Я вошел в красную комнату, где свечи, как на алтаре, возвышались по обе стороны моего стакана и почти пустой бутылки, вылил остатки вина в стакан и стал размышлять. Припомнил кое-что еще. Никто из остальных, конечно же, не заметил ничего странного, Перегрин сказал, что толкнул меня и пошел дальше. Он был очень пьян и, вполне возможно, действительно не знал, что случилось. К тому времени, когда все забили тревогу, я уже лежал у моста и Джеймс старался оживить меня. Джеймса я толком не расспросил, потому что сразу после этого он заболел, почувствовал резкий упадок сил и залег в постель. Почему он так изнемог? Потому что столько вытерпел, спасая меня, потратил столько физических и душевных сил на это немыслимое нисхождение. Я вспомнил его слова насчет того, что эти фокусы бывают «очень утомительны». Не мудрено, что он совсем расклеился. Но раз так… «Я ослабил свою власть над ним, я сдал…» О ком говорил Джеймс в тот вечер, когда я слушал его в полусне, о своем шерпе или… или о Титусе? Как случилось, что Титус пришел ко мне именно в это время? Зачем Джеймсу понадобилось знать, как его зовут? Имя — это путь. И почему Титус сказал, что видел Джеймса во сне? Джеймс всегда умел найти любую пропажу.

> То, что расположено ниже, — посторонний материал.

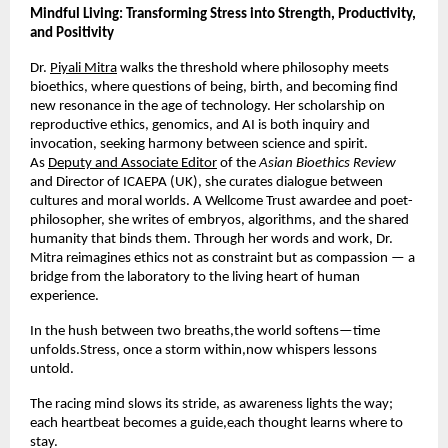
Mindful Living: Transforming Stress into Strength, Productivity,
and Positivity
Dr.
Piyali Mitra
walks the threshold where philosophy meets
bioethics, where questions of being, birth, and becoming find
new resonance in the age of technology. Her scholarship on
reproductive ethics, genomics, and AI is both inquiry and
invocation, seeking harmony between science and spirit.
As
Deputy and Associate Editor
of the
Asian Bioethics Review
and Director of ICAEPA (UK), she curates dialogue between
cultures and moral worlds. A Wellcome Trust awardee and poet-
philosopher, she writes of embryos, algorithms, and the shared
humanity that binds them. Through her words and work, Dr.
Mitra reimagines ethics not as constraint but as compassion — a
bridge from the laboratory to the living heart of human
experience.
In the hush between two breaths,the world softens—time
unfolds.Stress, once a storm within,now whispers lessons
untold.
The racing mind slows its stride, as awareness lights the way;
each heartbeat becomes a guide,each thought learns where to
stay.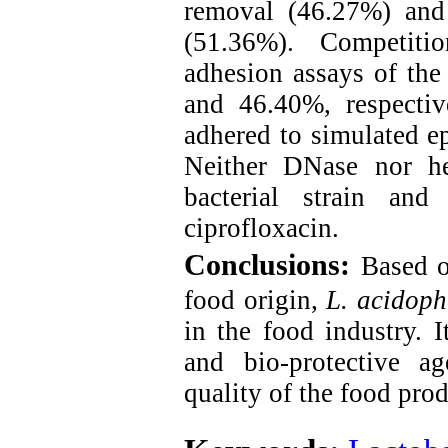
removal (46.27%) and 
(51.36%). Competitio
adhesion assays of the
and 46.40%, respectiv
adhered to simulated ep
Neither DNase nor he
bacterial strain and
ciprofloxacin.
Conclusions:
Based o
food origin,
L. acidoph
in the food industry. I
and bio-protective ag
quality of the food prod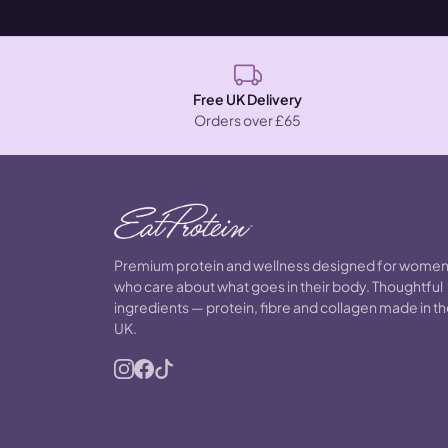
Free UK Delivery
Orders over £65
Premium protein and wellness designed for wome
who care about what goes in their body. Thoughtful
ingredients — protein, fibre and collagen made in t
UK.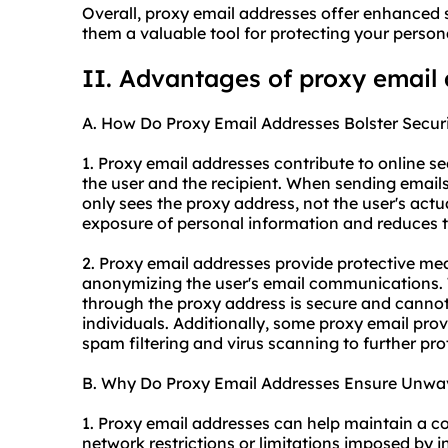
Overall, proxy email addresses offer enhanced s
them a valuable tool for protecting your person
II. Advantages of proxy email
A. How Do Proxy Email Addresses Bolster Secur
1. Proxy email addresses contribute to online s
the user and the recipient. When sending emails
only sees the proxy address, not the user's actu
exposure of personal information and reduces the
2. Proxy email addresses provide protective me
anonymizing the user's email communications. T
through the proxy address is secure and canno
individuals. Additionally, some proxy email provi
spam filtering and virus scanning to further pro
B. Why Do Proxy Email Addresses Ensure Unwave
1. Proxy email addresses can help maintain a c
network restrictions or limitations imposed by i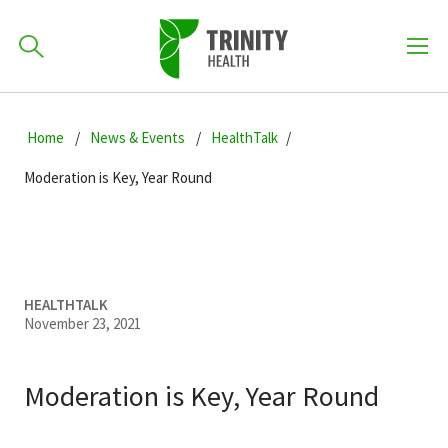
How can we help you?
Skip
Skip
Skip
to
Home
News & Events
HealthTalk
701-418-8000
to
to
primary
main
primary
Moderation is Key, Year Round
navigation
content
sidebar
Find a Location
POPULAR SEARCHES...
Find a Provider
HEALTHTALK
November 23, 2021
Patients & Visitors
Moderation is Key, Year Round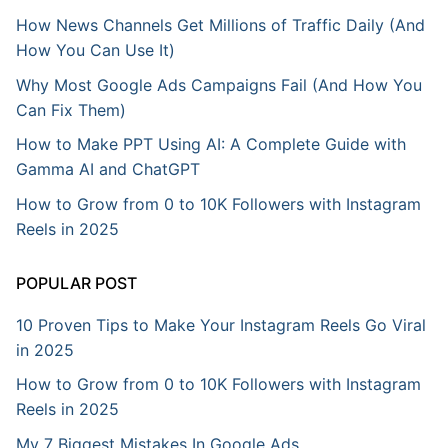
How News Channels Get Millions of Traffic Daily (And
How You Can Use It)
Why Most Google Ads Campaigns Fail (And How You
Can Fix Them)
How to Make PPT Using AI: A Complete Guide with
Gamma AI and ChatGPT
How to Grow from 0 to 10K Followers with Instagram
Reels in 2025
POPULAR POST
10 Proven Tips to Make Your Instagram Reels Go Viral
in 2025
How to Grow from 0 to 10K Followers with Instagram
Reels in 2025
My 7 Biggest Mistakes In Google Ads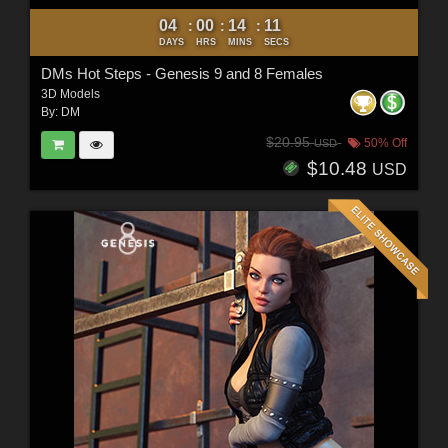
04
00
14
09
:
:
:
DAYS
HRS
MINS
SECS
DMs Hot Steps - Genesis 9 and 8 Females
3D Models
By:
DM
$20.95
50% Off
USD
$10.48
USD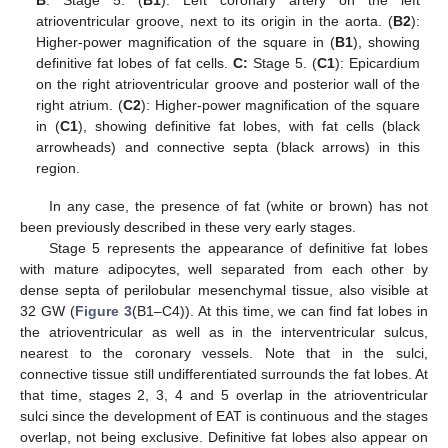
atrioventricular groove, next to its origin in the aorta. (
B2
):
Higher-power magnification of the square in (
B1
), showing
definitive fat lobes of fat cells.
C:
Stage 5. (
C1
): Epicardium
on the right atrioventricular groove and posterior wall of the
right atrium. (
C2
): Higher-power magnification of the square
in (
C1
), showing definitive fat lobes, with fat cells (black
arrowheads) and connective septa (black arrows) in this
region.
In any case, the presence of fat (white or brown) has not
been previously described in these very early stages.
Stage 5 represents the appearance of definitive fat lobes
with mature adipocytes, well separated from each other by
dense septa of perilobular mesenchymal tissue, also visible at
32 GW (
Figure 3
(B1–C4)). At this time, we can find fat lobes in
the atrioventricular as well as in the interventricular sulcus,
nearest to the coronary vessels. Note that in the sulci,
connective tissue still undifferentiated surrounds the fat lobes. At
that time, stages 2, 3, 4 and 5 overlap in the atrioventricular
sulci since the development of EAT is continuous and the stages
overlap, not being exclusive. Definitive fat lobes also appear on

Может быть, он протянул какое-то духовное щупальце, нашел Титуса и привел его сюда и держал его, так сказать, под надзором на какой-то нитке, на нитке внимания, которая оборвалась, когда Джеймс так непонятно заболел, после как поднял меня из моря? На смерть Титуса Джеймс отозвался фразой: «Это не должно было случиться», словно считал себя в ней повинным. Но если это была его вина, то почему не моя? Существует неумолимая причинность греха, и вполне можно сказать, что Титус погиб потому, что много-много лет назад я увел Розину у Перегрина. И конечно же, Титуса убило мое тщеславие, точно так же, как тщеславие Джеймса убило шерпу. В обоих случаях наша слабость сгубила самое для нас дорогое. Теперь я вспомнил и еще кое-что из сказанного Джеймсом. «Белая магия — это черная магия. Неумелое вторжение в чей-то духовный мир может породить чудовищ для других людей, и демоны, использованные для добра, могут остаться при нас и впоследствии натворить много бед». Что, если один из этих демонов, с помощью которых Джеймс меня спас, воспользовался предельной усталостью Джеймса, чтобы схватить Титуса и размозжить его юную голову о скалы?